How to determine which processes are using how much entropy from /dev/urandom
The short answer is 0, because entropy is not consumed.
There is a common misconception that entropy is consumed — that each time you read a random bit, this removes some entropy from the random source. This is wrong. You do not “consume” entropy. Yes, the Linux documentation gets it wrong.
During the life cycle of a Linux system, there are two stages:
- Initially, there is not enough entropy.
/dev/random
will block until it thinks it has amassed enough entropy;/dev/urandom
happily provides low-entropy data. - After a while, enough entropy is present in the random generator pool.
/dev/random
assigns a bogus rate of “entropy leek” and blocks now and then;/dev/urandom
happily provides crypto-quality random data.

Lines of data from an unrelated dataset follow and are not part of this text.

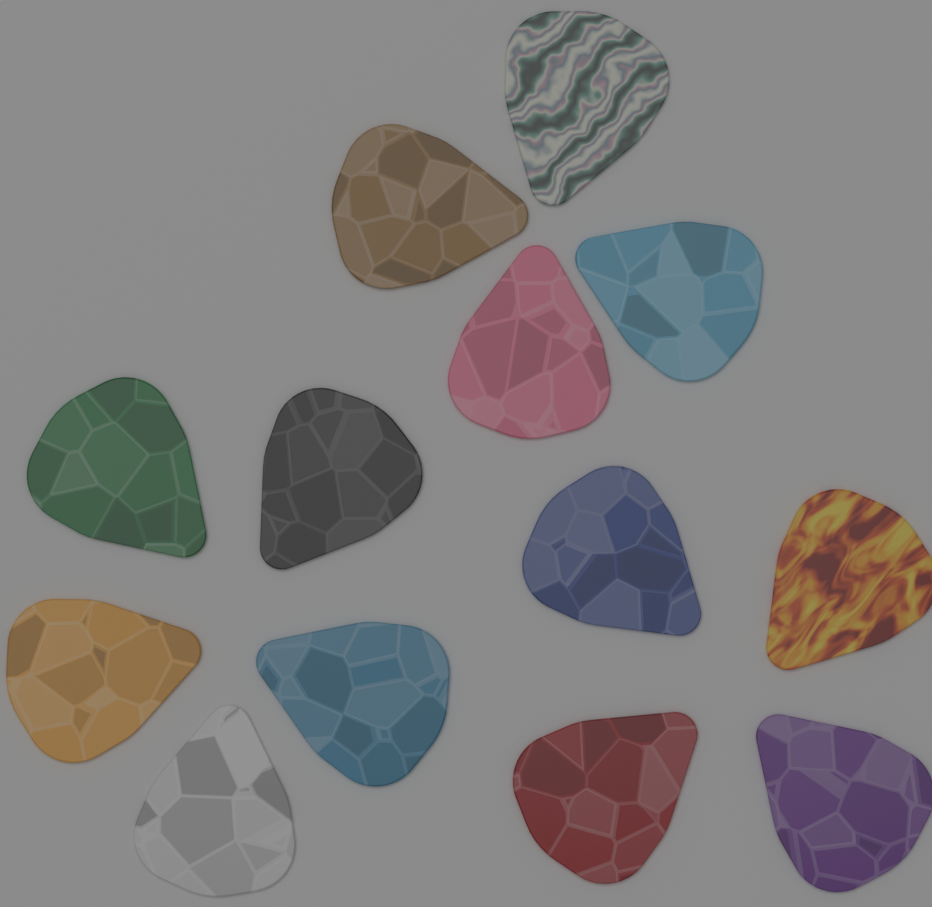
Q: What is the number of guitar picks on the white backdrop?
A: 13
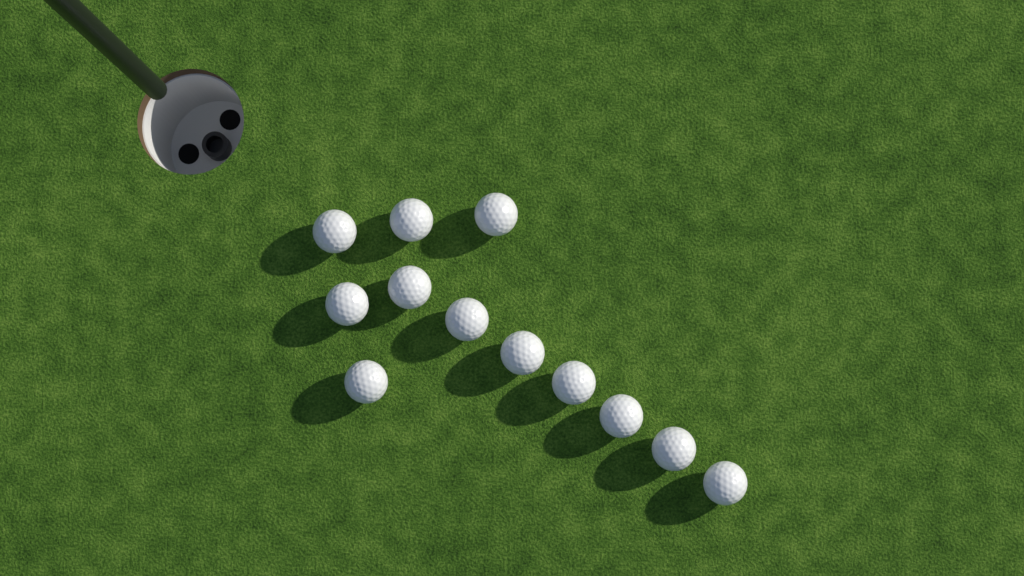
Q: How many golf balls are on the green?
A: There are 12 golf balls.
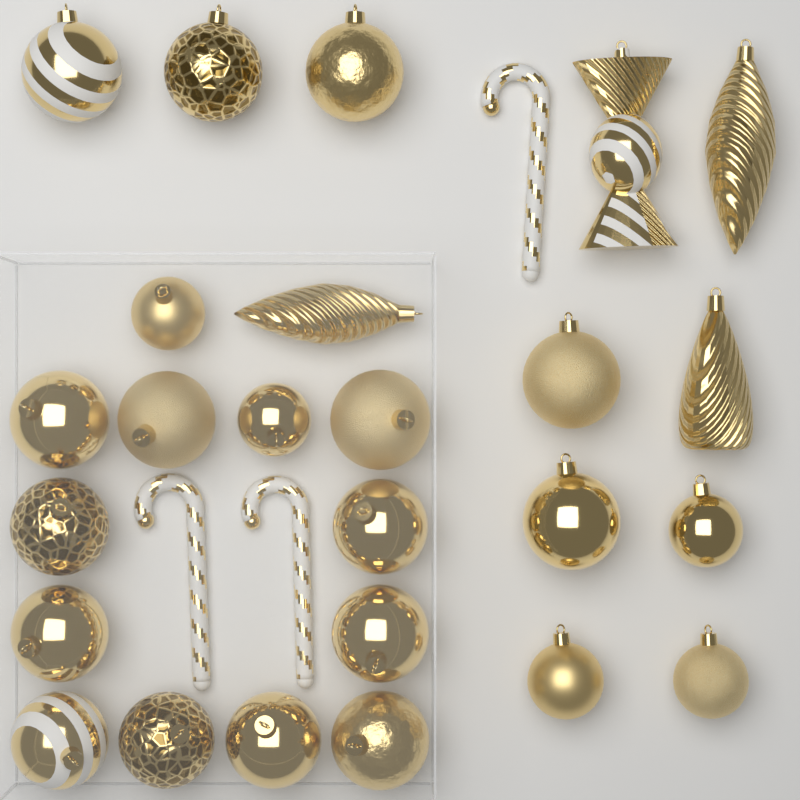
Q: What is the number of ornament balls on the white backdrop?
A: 21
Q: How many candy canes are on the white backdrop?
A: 3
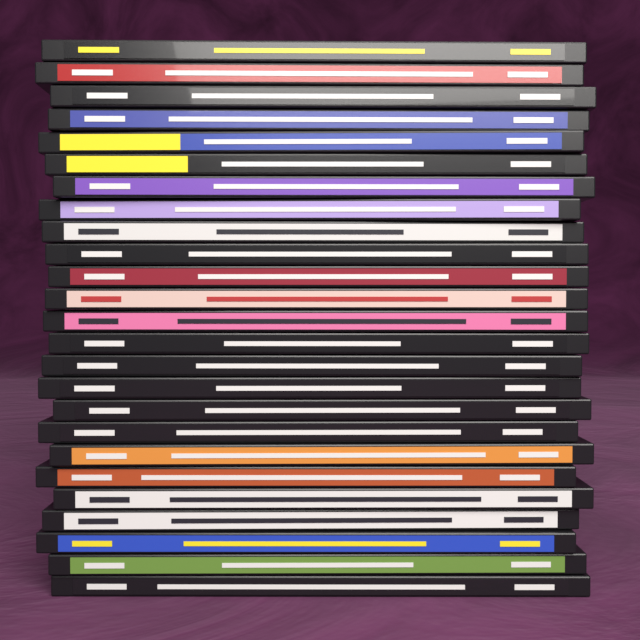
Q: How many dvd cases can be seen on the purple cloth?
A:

FreeBSD gets it right: on FreeBSD, /dev/random
(or /dev/urandom
, which is the same thing) blocks if it doesn't have enough entropy, and once it does, it keeps spewing out random data. On Linux, neither /dev/random
nor /dev/urandom
is the useful thing.
In practice, use /dev/urandom
, and make sure when you provision your system that the entropy pool is fed (from disk, network and mouse activity, from a hardware source, from an external machine, …).
While you could try to read how many bytes get read from /dev/urandom
, this is completely pointless. Reading from /dev/urandom
does not deplete the entropy pool. Each consumer uses up 0 bits of entropy per any unit of time you care to name.